On Oct. 14, 2024, California Gov. Gavin Newsom signed Assembly Bill X2-1 (ABX2-1) into law. The new law expands California Energy Commission (CEC) authority to adopt regulations requiring California refineries to maintain minimum inventories of state-compliant refined transportation fuels.

Gov. Newsom says he called the special legislative session that resulted in ABX2-1’s passage because he saw an urgent need to address gasoline price spikes. According to the CEC, there is “a significant risk that [gas] prices could spike in the coming months,” and this risk increases if gasoline supplies become constrained during refinery maintenance periods.

In a 2023 special session, the state passed SBX1-2 in response to a surge in gas prices that occurred during a planned maintenance period for California refineries. That law authorizes the CEC, in concert with state agencies and industry and labor stakeholders, to regulate the timing of refinery turnarounds and maintenance to “minimize the impact of maintenance-related production losses on fuel prices.”

ABX2-1 further expands CEC authority, allowing it to require oil refiners operating in California to maintain established minimum inventory levels. The new law authorizes the CEC to create regulations that 1) establish minimum inventory levels, 2) maximize use of existing fuel storage infrastructure, 3) waive the requirements for small refineries, 4) adjust the inventory requirement, and 5) identify market conditions that allow a refinery’s inventory to fall below the specified minimum. ABX2-1 instructs the CEC only to adopt minimum inventory regulations if it finds the likely benefit to consumers of preventing gas price volatility outweighs the potential costs, and lists certain factors for the CEC to consider when making this determination.
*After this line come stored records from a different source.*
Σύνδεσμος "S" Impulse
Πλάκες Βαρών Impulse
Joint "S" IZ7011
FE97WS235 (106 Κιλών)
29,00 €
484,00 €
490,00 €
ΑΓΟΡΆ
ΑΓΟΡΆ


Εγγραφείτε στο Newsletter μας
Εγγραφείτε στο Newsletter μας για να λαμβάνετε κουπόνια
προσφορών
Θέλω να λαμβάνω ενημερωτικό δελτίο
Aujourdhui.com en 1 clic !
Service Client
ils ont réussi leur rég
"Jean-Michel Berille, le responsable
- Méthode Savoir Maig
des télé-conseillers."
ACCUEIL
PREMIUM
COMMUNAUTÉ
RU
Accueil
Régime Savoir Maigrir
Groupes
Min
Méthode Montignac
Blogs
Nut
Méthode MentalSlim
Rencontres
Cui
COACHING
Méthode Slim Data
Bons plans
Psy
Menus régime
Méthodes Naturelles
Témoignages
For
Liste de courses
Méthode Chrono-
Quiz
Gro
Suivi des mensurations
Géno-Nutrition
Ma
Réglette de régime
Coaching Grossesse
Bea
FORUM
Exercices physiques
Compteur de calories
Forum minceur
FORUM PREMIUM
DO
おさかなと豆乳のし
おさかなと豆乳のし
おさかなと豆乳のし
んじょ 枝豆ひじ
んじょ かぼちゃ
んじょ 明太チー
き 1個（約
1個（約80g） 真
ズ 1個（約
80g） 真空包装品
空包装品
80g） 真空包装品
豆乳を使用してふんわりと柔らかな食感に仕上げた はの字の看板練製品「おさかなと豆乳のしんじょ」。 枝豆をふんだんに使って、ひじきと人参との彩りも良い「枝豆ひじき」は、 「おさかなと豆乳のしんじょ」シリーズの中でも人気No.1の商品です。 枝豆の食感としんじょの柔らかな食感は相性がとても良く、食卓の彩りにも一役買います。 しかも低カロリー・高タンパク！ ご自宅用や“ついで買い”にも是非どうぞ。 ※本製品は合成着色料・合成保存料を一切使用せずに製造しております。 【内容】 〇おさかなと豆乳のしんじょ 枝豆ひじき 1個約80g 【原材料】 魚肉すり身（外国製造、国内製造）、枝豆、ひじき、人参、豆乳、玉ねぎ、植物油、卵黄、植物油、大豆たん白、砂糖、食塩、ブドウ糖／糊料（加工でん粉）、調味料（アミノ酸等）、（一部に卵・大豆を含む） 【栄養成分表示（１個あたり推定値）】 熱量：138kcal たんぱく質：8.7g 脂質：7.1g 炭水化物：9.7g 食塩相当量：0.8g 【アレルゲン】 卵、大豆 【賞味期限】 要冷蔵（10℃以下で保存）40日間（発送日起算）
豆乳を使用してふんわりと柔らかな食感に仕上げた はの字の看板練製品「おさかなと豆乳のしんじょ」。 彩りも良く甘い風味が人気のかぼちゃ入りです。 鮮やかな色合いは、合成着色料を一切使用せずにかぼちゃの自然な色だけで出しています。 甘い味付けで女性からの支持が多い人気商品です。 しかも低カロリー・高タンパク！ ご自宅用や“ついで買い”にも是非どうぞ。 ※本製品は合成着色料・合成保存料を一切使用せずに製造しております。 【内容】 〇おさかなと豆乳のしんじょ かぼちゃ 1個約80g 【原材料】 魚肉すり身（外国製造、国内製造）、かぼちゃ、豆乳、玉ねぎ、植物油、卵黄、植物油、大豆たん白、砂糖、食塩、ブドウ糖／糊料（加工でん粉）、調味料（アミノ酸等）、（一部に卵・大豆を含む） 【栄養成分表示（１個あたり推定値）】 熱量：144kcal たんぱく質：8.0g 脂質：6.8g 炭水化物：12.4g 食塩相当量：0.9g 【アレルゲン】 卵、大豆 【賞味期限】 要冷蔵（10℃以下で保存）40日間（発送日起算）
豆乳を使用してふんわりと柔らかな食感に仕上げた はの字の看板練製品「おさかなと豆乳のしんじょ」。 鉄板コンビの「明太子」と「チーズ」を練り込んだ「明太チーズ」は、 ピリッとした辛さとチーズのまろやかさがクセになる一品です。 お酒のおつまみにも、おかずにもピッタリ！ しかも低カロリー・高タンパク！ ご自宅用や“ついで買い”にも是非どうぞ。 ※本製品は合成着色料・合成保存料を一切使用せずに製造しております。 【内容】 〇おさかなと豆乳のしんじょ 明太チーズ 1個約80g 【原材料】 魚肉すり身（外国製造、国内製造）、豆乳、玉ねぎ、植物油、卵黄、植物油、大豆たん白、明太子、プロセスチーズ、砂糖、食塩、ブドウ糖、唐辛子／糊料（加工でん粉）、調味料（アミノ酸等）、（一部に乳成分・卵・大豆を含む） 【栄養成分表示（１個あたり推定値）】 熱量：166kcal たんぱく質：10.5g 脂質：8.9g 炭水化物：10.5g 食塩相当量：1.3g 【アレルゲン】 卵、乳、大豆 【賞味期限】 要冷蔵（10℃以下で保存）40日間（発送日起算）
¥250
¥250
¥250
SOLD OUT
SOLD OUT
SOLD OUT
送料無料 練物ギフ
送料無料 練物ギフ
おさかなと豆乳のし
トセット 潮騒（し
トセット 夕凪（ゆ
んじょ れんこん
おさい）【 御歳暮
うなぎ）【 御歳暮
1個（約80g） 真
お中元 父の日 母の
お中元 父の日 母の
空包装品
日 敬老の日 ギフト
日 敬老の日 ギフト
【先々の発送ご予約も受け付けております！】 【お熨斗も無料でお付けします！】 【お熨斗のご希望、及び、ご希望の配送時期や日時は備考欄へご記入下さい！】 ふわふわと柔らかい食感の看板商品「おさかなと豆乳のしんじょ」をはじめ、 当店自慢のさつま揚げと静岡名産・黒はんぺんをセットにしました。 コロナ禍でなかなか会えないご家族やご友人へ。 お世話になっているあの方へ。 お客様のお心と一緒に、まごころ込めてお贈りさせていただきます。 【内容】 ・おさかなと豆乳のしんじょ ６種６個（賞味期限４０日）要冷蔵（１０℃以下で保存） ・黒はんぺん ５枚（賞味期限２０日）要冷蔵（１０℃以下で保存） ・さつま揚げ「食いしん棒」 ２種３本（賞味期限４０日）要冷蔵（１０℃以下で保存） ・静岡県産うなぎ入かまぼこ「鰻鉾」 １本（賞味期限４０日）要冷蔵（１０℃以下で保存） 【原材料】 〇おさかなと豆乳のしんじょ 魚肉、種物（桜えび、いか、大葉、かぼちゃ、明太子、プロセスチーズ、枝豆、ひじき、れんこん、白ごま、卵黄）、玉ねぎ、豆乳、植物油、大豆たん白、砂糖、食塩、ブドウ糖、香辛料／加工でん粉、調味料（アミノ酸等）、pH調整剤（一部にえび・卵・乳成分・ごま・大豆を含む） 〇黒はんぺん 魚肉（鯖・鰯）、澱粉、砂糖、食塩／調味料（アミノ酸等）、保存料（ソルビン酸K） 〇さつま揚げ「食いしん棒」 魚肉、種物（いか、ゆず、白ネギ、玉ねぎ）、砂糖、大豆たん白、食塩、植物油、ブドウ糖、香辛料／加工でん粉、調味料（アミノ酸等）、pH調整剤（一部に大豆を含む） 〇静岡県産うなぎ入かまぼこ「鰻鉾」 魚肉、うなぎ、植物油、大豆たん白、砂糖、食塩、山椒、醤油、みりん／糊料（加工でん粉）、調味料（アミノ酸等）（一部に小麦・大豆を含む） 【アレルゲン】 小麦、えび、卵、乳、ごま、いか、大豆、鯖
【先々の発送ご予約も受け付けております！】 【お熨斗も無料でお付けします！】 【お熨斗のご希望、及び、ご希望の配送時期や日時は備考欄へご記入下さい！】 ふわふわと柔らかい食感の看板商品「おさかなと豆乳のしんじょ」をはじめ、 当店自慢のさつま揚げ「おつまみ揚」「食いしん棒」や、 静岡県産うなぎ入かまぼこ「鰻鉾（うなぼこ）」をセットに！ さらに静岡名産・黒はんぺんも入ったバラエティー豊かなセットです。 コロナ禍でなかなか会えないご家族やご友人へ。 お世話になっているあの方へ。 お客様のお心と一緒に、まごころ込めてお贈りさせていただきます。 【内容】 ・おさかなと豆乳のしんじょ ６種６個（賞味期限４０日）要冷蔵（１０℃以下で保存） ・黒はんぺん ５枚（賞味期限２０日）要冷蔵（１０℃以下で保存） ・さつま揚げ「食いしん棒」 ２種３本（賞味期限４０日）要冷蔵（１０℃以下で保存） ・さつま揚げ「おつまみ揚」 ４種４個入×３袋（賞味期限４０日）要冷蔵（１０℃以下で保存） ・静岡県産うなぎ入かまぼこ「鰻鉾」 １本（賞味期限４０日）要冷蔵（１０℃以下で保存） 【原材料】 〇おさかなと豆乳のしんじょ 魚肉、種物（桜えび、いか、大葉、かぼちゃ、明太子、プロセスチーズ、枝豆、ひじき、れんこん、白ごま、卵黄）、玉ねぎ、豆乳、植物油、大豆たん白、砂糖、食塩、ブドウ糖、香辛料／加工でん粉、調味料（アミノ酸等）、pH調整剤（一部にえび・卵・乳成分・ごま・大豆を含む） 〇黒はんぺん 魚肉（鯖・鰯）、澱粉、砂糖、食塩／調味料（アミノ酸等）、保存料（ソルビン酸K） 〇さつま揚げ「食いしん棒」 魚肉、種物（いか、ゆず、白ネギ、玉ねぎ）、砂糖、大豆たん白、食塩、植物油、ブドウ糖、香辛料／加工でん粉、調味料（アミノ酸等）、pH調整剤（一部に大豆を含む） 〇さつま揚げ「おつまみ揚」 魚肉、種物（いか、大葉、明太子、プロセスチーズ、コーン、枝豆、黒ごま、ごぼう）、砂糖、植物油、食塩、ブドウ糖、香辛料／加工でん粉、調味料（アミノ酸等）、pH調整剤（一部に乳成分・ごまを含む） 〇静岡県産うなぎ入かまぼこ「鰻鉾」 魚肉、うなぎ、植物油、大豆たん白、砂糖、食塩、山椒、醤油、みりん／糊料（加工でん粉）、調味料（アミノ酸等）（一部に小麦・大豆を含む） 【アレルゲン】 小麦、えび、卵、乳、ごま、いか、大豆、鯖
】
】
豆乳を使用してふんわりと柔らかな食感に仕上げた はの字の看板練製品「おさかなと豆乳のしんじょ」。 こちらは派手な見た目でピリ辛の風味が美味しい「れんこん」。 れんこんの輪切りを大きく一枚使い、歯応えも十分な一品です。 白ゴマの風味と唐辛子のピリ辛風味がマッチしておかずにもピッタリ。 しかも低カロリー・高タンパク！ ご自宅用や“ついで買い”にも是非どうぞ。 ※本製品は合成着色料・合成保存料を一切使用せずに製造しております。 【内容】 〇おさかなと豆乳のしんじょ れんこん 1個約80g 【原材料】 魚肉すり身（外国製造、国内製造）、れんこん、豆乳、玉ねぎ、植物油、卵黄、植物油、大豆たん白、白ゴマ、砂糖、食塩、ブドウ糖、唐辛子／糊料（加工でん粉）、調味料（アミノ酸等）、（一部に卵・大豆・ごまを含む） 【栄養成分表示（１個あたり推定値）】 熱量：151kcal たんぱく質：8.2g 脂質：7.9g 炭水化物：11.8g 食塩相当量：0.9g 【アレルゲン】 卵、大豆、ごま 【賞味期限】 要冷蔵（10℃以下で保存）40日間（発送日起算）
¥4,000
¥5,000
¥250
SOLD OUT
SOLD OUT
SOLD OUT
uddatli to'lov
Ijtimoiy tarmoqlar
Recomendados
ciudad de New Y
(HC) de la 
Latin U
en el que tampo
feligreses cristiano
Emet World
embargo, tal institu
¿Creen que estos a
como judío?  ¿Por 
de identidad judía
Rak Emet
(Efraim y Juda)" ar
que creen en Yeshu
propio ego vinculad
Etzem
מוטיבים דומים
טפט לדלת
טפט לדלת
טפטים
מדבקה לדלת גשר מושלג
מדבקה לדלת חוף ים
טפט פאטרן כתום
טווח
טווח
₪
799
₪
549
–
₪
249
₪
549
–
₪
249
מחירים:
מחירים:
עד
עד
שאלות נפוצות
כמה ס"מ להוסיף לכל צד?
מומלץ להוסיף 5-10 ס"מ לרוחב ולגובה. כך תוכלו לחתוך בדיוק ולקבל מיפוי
It also requires that refiners demonstrate to the CEC that they have satisfactory plans for resupplying the losses they incur during maintenance to avoid adversely affecting California’s gas market.

ABX2-1 prevents the CEC from imposing its inventory regulations on refiners in a way that would require them to build additional fuel storage infrastructure. While the CEC previously concluded that sufficient aggregate storage capacity exists to maintain the minimum inventory required to protect against price spikes, it also cited a need for continued analysis of individual refinery access to that storage infrastructure. The CEC’s analysis may be further complicated by the fact that a major refinery in Los Angeles that accounts for 8% of the state’s refining capacity recently announced plans to close, citing long-term uncertainty.

Under ABX2-1, a refiner in violation of CEC minimum inventory requirements will have three days after receiving notice of the violation to comply. After three days, the refiner is subject to administrative penalties of up to $1,000,000 per day of noncompliance.

Assemblymembers Gregg Hart and Cecilia Aguiar-Curry and Sen. Nancy Skinner authored ABX2-1. The bill sunsets Jan. 1, 2033.